Indeed through their actions they reinforce the instruments of socio-economic control and their oppression. According to Marcuse, the modern industrialized world constituted a “more progressive stage of alienation”.
Its seeming progress, “the means of mass transportation and communication, the commodities of lodging, food and clothing, the irresistible output of the entertainment and information industry carry with them prescribed attitudes and habits, certain intellectual and emotional reactions which bind the consumers more or less pleasantly to the producers, and through the latter, to the whole.
The products indoctrinate and manipulate; they promote a false consciousness which is immune against it falsehood. And as these beneficial products become available to more individuals in more social classes, the indoctrination they carry ceases to be publicity; it becomes a way of life.
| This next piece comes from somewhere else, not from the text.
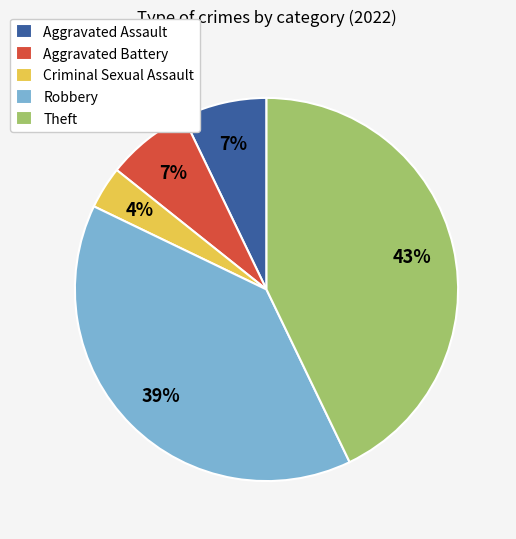

Which slice is the largest?

Theft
It is a good way of life, it militates against qualitative change. Thus emerges a pattern of one-dimensional thought and behaviour”. More importantly, as men and women share in the same images and ideas there it less and less the possibility of challenging the present and seeking alternatives to it
For Marcuse as well as for other members of the Frankfurt School the Enlightenment had transformed what was once liberating reason, engaged in the fight against religious dogma and superstition, into a repressive orthodoxy?
It had done this by visualizing reason as an instrument of control; and, as a tool for gaining mastery over the world rather than critical reflection and reconstruction. Instrumental reason that was concerned primarily with efficiency, economy and utility could not be expected to liberate man or to construct a better world.